## [TASKS]
• A. Output the stretch of the passage on LinkedIn scams from "A scammer on" through "scammers earn respect.", copied word for word.
• B. Return the stretch of the entries from the line containing "symbolischen Verlust der" through the end of the entries, reproduced verbatim with both ends included.

## [PASSAGE PROVIDED]
____________________
In recent years, as China has cracked down on fraudulent online activities, these operations have pivoted to targeting people outside China who are of Chinese descent or speak Mandarin. GASO was established in July 2021 by one such victim, and the organization now has nearly 70 volunteers on several continents. 

While these fake accounts are relatively new to LinkedIn, they have permeated other platforms for a long time. “Scammers started moving to LinkedIn maybe after dating sites tried to crack down on them, [like] ​​Coffee Meets Bagel, Tinder,” Yuen says.

In certain ways, LinkedIn is a great way for fraudsters to expand their reach. “You might be already married and you are not on the dating sites, but you probably have a LinkedIn account that you check occasionally,” says Yuen. 

A scammer on LinkedIn may try to connect with someone through common work experience, a shared hometown, or the feeling of living in a foreign country. Over 60% of the victims who have reached out to GASO are Chinese immigrants or have Chinese ancestry, which these actors lean on to evoke nostalgia or a desire for companionship. The fake claims to have graduated from China’s top universities, which are notoriously difficult to get into, also help scammers earn respect.
____________________
## [DATA EXTRACT]

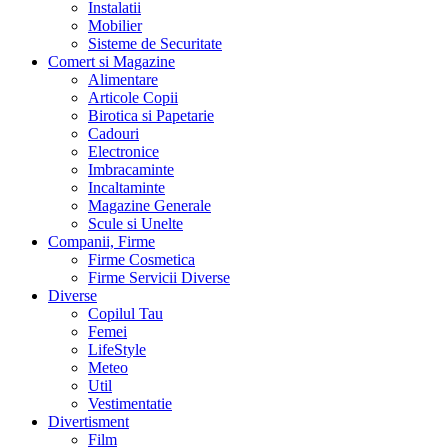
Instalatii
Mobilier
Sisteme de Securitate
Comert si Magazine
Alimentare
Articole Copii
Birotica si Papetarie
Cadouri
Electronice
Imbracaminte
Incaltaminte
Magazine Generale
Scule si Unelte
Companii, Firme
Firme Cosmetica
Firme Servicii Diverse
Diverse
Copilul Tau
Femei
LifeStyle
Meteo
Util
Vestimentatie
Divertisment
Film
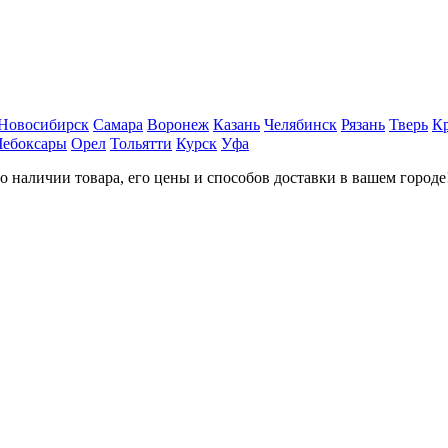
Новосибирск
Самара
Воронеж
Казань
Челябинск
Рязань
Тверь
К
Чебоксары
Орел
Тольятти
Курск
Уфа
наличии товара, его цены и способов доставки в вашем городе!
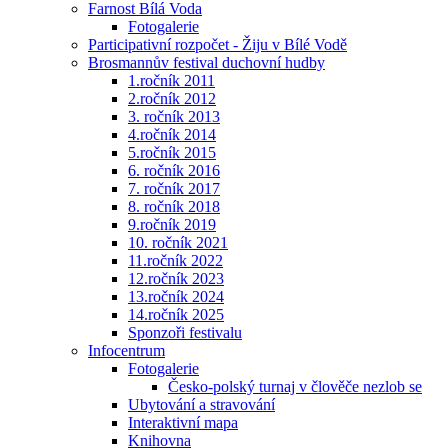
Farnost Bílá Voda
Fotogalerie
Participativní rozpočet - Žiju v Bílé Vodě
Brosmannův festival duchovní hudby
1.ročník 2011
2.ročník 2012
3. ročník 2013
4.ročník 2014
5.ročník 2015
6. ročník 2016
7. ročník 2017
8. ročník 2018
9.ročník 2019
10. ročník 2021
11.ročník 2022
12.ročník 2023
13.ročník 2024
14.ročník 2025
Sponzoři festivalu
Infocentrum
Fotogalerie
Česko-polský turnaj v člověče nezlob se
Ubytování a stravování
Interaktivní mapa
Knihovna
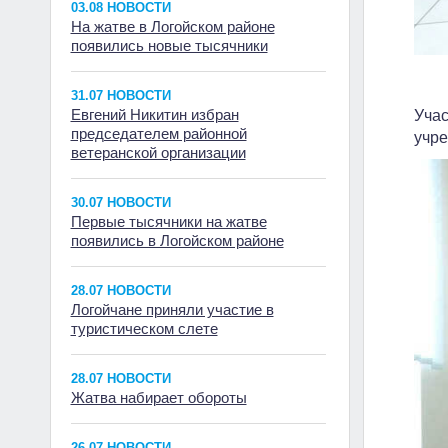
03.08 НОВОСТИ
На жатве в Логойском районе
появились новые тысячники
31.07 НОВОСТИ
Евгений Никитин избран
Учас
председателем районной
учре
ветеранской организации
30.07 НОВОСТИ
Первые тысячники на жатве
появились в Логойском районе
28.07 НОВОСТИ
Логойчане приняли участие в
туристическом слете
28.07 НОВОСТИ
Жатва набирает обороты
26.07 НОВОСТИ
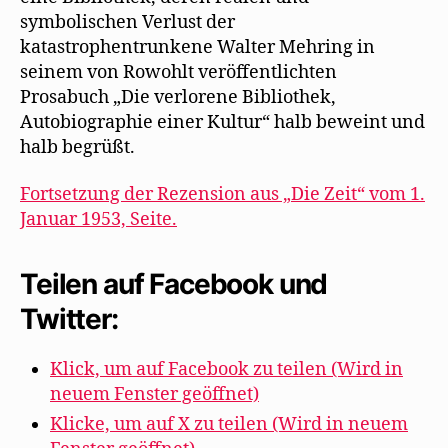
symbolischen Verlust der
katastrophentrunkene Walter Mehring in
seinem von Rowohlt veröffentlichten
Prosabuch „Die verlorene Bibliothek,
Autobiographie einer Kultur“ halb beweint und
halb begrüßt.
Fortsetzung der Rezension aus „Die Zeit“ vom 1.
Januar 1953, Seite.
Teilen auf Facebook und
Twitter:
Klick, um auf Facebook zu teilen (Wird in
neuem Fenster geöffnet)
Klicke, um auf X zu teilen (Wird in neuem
____________________
## [PER-TASK ANSWERS]
• A.
A scammer on LinkedIn may try to connect with someone through common work experience, a shared hometown, or the feeling of living in a foreign country. Over 60% of the victims who have reached out to GASO are Chinese immigrants or have Chinese ancestry, which these actors lean on to evoke nostalgia or a desire for companionship. The fake claims to have graduated from China’s top universities, which are notoriously difficult to get into, also help scammers earn respect.

• B.
symbolischen Verlust der
katastrophentrunkene Walter Mehring in
seinem von Rowohlt veröffentlichten
Prosabuch „Die verlorene Bibliothek,
Autobiographie einer Kultur“ halb beweint und
halb begrüßt.
Fortsetzung der Rezension aus „Die Zeit“ vom 1.
Januar 1953, Seite.
Teilen auf Facebook und
Twitter:
Klick, um auf Facebook zu teilen (Wird in
neuem Fenster geöffnet)
Klicke, um auf X zu teilen (Wird in neuem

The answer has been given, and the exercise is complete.